Après l’avoir détruit, les belligérants ont quitté ce quartier en ruine, laissant derrière eux quelques obsédés de la gâchette.

Fusillades, pillages, atrocités étaient l’apanage de tous. Les groupes se divisaient, se subdivisaient. Qui fallait-il soutenir et qui haïr ?

Dans chaque camp on arrachait des yeux, on coupait des mains, on violait, on tailladait des seins, on tranchait des têtes, on achevait d’une balle dans la nuque. Un jeune mongolien, que les voisins chérissaient, fut retrouvé devant la boutique de primeurs de son père, empalé, une énorme pomme dans la bouche. On avait forcé un violoniste à jouer, jour et nuit, sans dormir. On le cravachait dès que la musique s’arrêtait. Un poète, qui avait refusé de se battre, fut emmené jusqu’au fleuve et noyé sous les applaudissements.

« Tu peux encore croire en Dieu ? demandait Anya, révoltée.

— Et toi ? Tu peux encore croire en l’humain ?

— L’humain est multiple.

— Dieu aussi. »

 

Jadis… c’était loin, si loin ; mais Anya s’en souvenait comme d’une image à moitié effacée, pourtant vivace. Elle se voyait à genoux dans la grande chapelle du pensionnat à la veille de la cérémonie de la confirmation. Elle y était seule. Sous la coupole arrondie, accueillante, tout était blanc et calme ; mais la pâleur des statues l’avait frappée. Trop de suavité, trop de bouquets apprêtés, trop de fadeur dans cette chapelle toute neuve. Elle s’y sentit mal à l’aise. Les visions de cette ville aux ruelles souvent étroites, aux maisons imbriquées les unes dans les autres, aux visages souffreteux et gris qu’elle avait côtoyés durant ses promenades, se pressaient autour d’elle. Elle ne comprenait pas qu’une partie de ce peuple en haillons n’eût rien à faire en ce lieu. Comment Dieu pouvait-il choisir ceux-ci plutôt que ceux-là ? Ce Dieu des uns et pas des autres, comment l’admettre, comment le vivre ?

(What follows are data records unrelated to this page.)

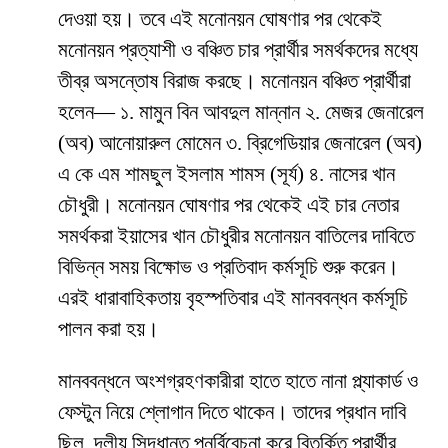
দেওয়া হয়। তবে এই মনোনয়ন ঘোষণার পর থেকেই
মনোনয়ন প্রত্যাশী ও বঞ্চিত চার প্রার্থীর সমর্থকদের মধ্যে
তীব্র অসন্তোষ বিরাজ করছে। মনোনয়ন বঞ্চিত প্রার্থীরা
হলেন— ১. মামুন বিন আবদুল মান্নান ২. মেজর জেনারেল
(অব) আনোয়ারুল মোমেন ৩. ব্রিগেডিয়ার জেনারেল (অব)
এ কে এম শামছুল ইসলাম শামস (সূর্য) ৪. নাসের খান
চৌধুরী। মনোনয়ন ঘোষণার পর থেকেই এই চার নেতার
সমর্থকরা ইয়াসের খান চৌধুরীর মনোনয়ন বাতিলের দাবিতে
বিভিন্ন সময় বিক্ষোভ ও প্রতিবাদ কর্মসূচি শুরু করেন।
এরই ধারাবাহিকতায় বৃহস্পতিবার এই মানববন্ধন কর্মসূচি
পালন করা হয়।
মানববন্ধনে অংশগ্রহণকারীরা হাতে হাতে নানা প্ল্যাকার্ড ও
ফেস্টুন নিয়ে শ্লোগান দিতে থাকেন। তাদের প্রধান দাবি
ছিল, দলীয় সিদ্ধান্ত পুনর্বিবেচনা করে বিতর্কিত প্রার্থীর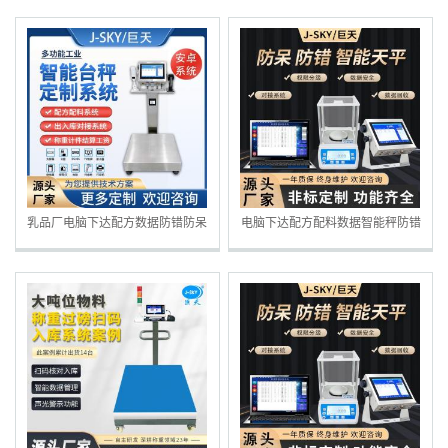
乳品厂电脑下达配方数据防错防呆
电脑下达配方配料数据智能秤防错
智能秤
防呆电子秤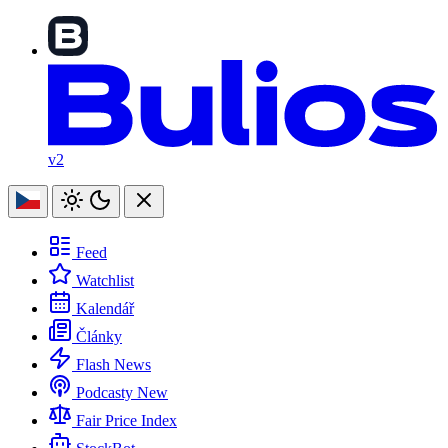
v2
Feed
Watchlist
Kalendář
Články
Flash News
Podcasty
New
Fair Price Index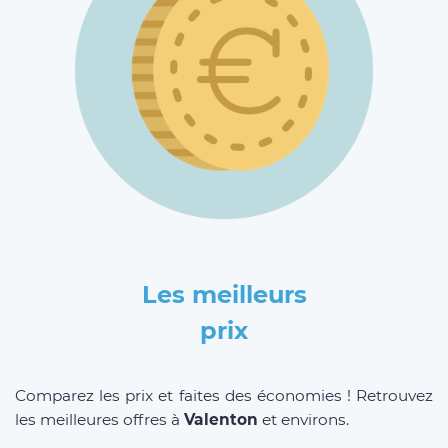
Les meilleurs
prix
Comparez les prix et faites des économies ! Retrouvez
les meilleures offres à
Valenton
et environs.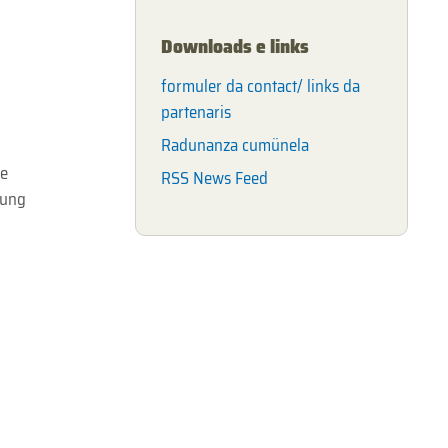
Downloads e links
formuler da contact/ links da
partenaris
Radunanza cumünela
de
RSS News Feed
lung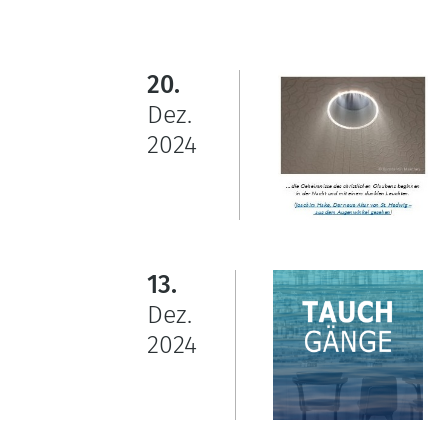
20.
Dez.
2024
13.
Dez.
2024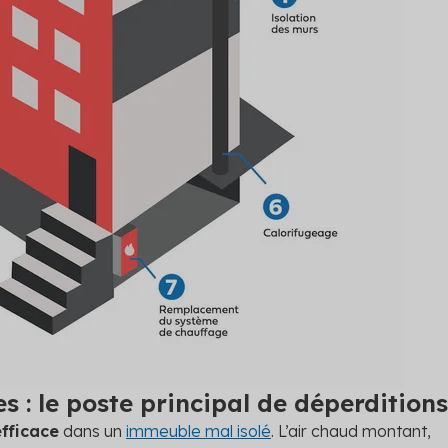
s : le poste principal de déperditions
efficace
dans un
immeuble mal isolé
. L’air chaud montant,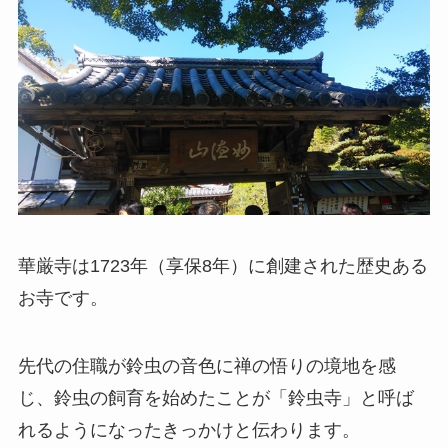
華厳寺は1723年（享保8年）に創建された歴史ある
お寺です。
先代の住職が鈴虫の音色に禅の悟りの境地を感
じ、鈴虫の飼育を始めたことが「鈴虫寺」と呼ば
れるようになったきっかけと伝わります。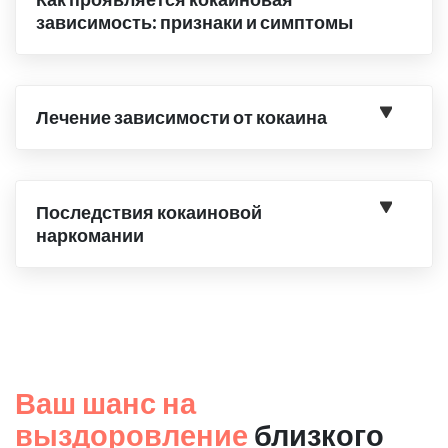
зависимость: признаки и симптомы
Лечение зависимости от кокаина
Последствия кокаиновой
наркомании
Ваш шанс на
выздоровление
близкого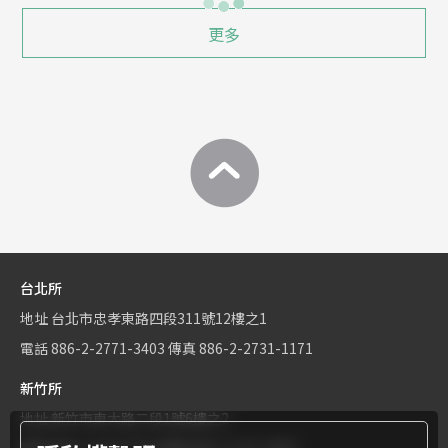
更多
台北所
地址
台北市忠孝東路四段311號12樓之1
電話
886-2-2771-3403
傳真
886-2-2731-1171
新竹所
地址
新竹市東大路二段1號6樓之2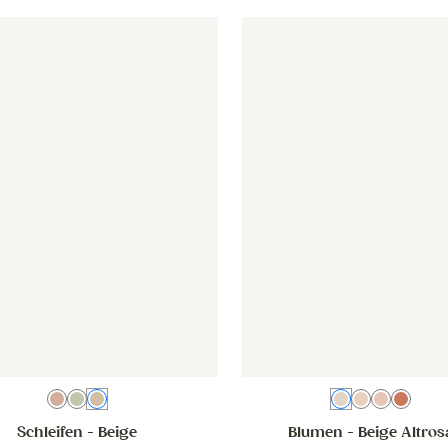
grünblau
- Schleifen - beige
Tapete - Schleifen - beige
Tapete - Blumen - beige altr
Tapete - B
Oudroze
Groen
Beige
Beige Altrosa
Beige
Rosa
Beige
Schleifen
- Beige
Blumen
- Beige Altros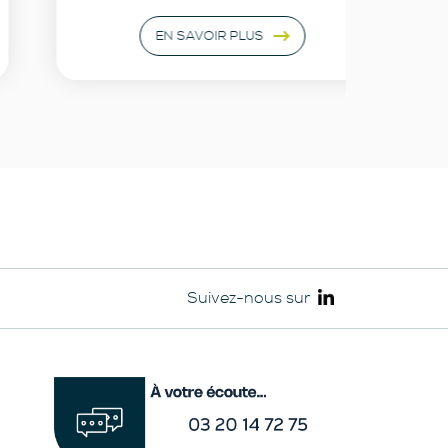
EN SAVOIR PLUS
Suivez-nous sur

« Dieu, c’est la bonté, la puissance, l’universel… s’il existe, disait-elle à Anton.

— Dieu est à la fois le mal et le bien. Sinon rien ne s’explique, répliquait Anton.

— Satan est l’image renversée de Dieu ? C’est ça que tu veux dire.

— C’est un peu ça… »

Anton discutait, démontrait, s’accrochait à sa foi ; mais depuis le début des hostilités, Anya était à vif, refusant religions et croyances ; rejetant ces vérités exclusives qui conduisent au carnage.

Elle se demandait comment et pourquoi ces peuples d’une minuscule et même planète, ces humains d’une dérisoire longévité, irrémédiablement voués à la même mort, pouvaient répéter, multiplier, ces jeux macabres et s’en glorifier. De l’Occident à l’Orient, plus loin encore, partout, se déchaînent fureurs, intolérances, haines, à l’image de certains drames familiaux qui ne trouvent jamais d’épilogue.

L’homme était insaisissable, l’existence, une énigme. Parfois un geste, un paysage, une rencontre, une parole, une musique, une lecture ; surtout l’amour, rachetaient ces ombres. Il fallait savoir, s’en souvenir, parier sur ces clartés-là, les attiser sans relâche.